• About Us
  • Contact Us

Everything you need to know about AWS Glue | Quick Read

AWS Glue is a fully managed extract, transform, and load (ETL) service that makes it easy for customers to prepare and load their data for analytics. 

AWS Glue can read, write, and process data stored in Amazon S3, Amazon DynamoDB, Amazon Aurora, relational databases such as Amazon Redshift, Apache Hive metastore databases such as Apache Hive or Apache Hadoop Distributed File System (HDFS), and even your on-premises data stores. 

With AWS Glue; you pay only for the time you use the service. There are no upfront commitments or minimum fees.

How AWS Glue Works:

AWS Glue automatically discovers and profiles your data via the Glue Data Catalogue. The Data Catalogue is a central metadata repository that is used to store and maintain information about all the data assets of an organisation.

Data Catalogue

The Data Catalogue contains references to data that is used as sources and targets by AWS Glue ETL jobs and development endpoints. It also stores the structure and schema of your data. 

As new data is added to your data stores ⇒ AWS Glue can automatically detect and catalogue it.

To prepare your data for analytics; you can use AWS Glue to transform it into a format that is optimised for analysis. 

With AWS Glue, you can convert your data into columnar Parquet or Apache ORC formats, which are optimised for Amazon Athena, Amazon Redshift Spectrum, and Amazon EMR. 

TIP: You can also compress your data with Gzip or Snappy to reduce storage costs.

How to load data into data stores: 

To load your data into Amazon Redshift, Amazon DynamoDB, Amazon Aurora, or other data stores, you can use AWS Glue to run an ETL job. An ETL job reads data from your source data store, transforms it according to your specifications, and writes the transformed data to your target data store. 

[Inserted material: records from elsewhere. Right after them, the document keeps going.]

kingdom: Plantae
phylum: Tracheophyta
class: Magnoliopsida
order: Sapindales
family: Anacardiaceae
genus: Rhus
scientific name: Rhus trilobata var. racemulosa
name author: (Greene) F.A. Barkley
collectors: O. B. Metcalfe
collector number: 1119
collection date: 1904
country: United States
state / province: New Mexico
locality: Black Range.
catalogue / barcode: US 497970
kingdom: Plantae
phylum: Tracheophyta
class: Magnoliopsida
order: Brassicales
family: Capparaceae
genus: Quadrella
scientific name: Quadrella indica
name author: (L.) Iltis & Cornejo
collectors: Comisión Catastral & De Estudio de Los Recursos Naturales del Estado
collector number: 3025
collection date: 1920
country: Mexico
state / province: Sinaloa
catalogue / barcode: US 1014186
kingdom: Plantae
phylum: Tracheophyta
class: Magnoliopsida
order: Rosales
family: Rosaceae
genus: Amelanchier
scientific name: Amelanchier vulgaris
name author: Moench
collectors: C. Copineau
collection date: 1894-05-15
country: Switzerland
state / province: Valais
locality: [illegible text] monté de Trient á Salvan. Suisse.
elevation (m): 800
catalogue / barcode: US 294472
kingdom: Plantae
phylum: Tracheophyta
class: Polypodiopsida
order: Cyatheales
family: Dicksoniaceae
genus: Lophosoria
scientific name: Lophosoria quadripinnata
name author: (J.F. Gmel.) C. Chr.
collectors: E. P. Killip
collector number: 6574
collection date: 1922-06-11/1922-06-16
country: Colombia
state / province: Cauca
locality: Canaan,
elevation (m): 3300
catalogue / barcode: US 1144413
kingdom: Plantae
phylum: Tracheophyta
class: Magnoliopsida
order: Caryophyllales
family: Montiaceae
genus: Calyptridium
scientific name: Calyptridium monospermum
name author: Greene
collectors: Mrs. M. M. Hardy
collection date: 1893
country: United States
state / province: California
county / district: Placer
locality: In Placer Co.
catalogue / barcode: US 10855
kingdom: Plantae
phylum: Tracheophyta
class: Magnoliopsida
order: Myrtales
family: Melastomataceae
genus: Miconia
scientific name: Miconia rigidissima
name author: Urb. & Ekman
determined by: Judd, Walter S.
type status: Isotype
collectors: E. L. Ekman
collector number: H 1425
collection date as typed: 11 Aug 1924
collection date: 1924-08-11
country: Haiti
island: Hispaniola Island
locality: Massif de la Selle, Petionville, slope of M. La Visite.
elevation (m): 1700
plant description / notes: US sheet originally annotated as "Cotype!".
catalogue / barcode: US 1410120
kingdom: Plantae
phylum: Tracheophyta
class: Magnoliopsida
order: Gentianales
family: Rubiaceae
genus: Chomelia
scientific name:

You can also use AWS Glue jobs to prepare and load your data for analytics tools such as Amazon Athena, Amazon EMR, and Amazon Redshift Spectrum.

AWS Glue + AWS Lambda

Build and automate a serverless data lake using an AWS Glue trigger for the Data Catalog
Build and automate a serverless data lake using an AWS Glue trigger for the Data Catalog

AWS Lambda is a serverless compute service that lets you run code without provisioning or managing servers. AWS Lambda executes your code ONLY when needed and scales automatically, from a few requests per day to thousands per second. 

You pay only for the compute time you consume – there is no charge when your code is not running. With Lambda, you can run code for virtually any type of application or backend service – all with zero administration. 

AWS Lambda runs your code on a high-availability compute infrastructure and performs all of the administration of the compute resources, including server and operating system maintenance, capacity provisioning, and automatic scaling. All you need to do is supply your code in the form of one or more Lambda functions.

You can use AWS Glue and AWS Lambda together to build serverless ETL applications.

AWS Glue is integrated with AWS Lambda so that you can easily build serverless ETL jobs. With Lambda integration, you can invoke a Lambda function to perform custom transformations on your data before it is loaded into your data store. 

For example

  • you can use a Lambda function to convert your data from CSV to Apache Parquet format before it is loaded into Amazon S3.
  • you can use a Lambda function to perform custom transformations on your data before it is loaded into your data store. 
  • you can use Lambda to trigger an ETL job in response to events in other AWS services such as Amazon S3 or Amazon DynamoDB.

AWS Glue also provides a flexible scheduling mechanism that can be used to run ETL jobs on a recurring basis. You can schedule jobs to run hourly, daily, weekly, or on any other frequency that you choose. 

AWS Glue can even trigger jobs based on events in other AWS services such as Amazon S3 or Amazon DynamoDB.

Monitoring 

To monitor the progress of your ETL jobs, you can use the AWS Glue console or the AWS Command Line Interface (CLI). The AWS Glue console shows the status of all your ETL jobs in one place. You can also use the AWS Glue CLI to monitor job progress.

AWS Glue is a fully managed service that you can use at no additional charge. There are no upfront commitments or minimum fees. You only pay for the resources that your ETL jobs consume. 

To get started, simply create an AWS Glue Data Catalogue and then use it to run ETL jobs.

Conclusion

AWS Glue is a powerful tool that can help you automate the data ingestion process and improve your data analysis workflows. With its easy-to-use graphical interface and support for multiple programming languages, AWS Glue makes it simple to get your data into shape so you can start analyzing it. If you’re looking for a more efficient way to ingest your data or want to start taking advantage of machine learning algorithms to gain insights from your data, give AWS Glue a try.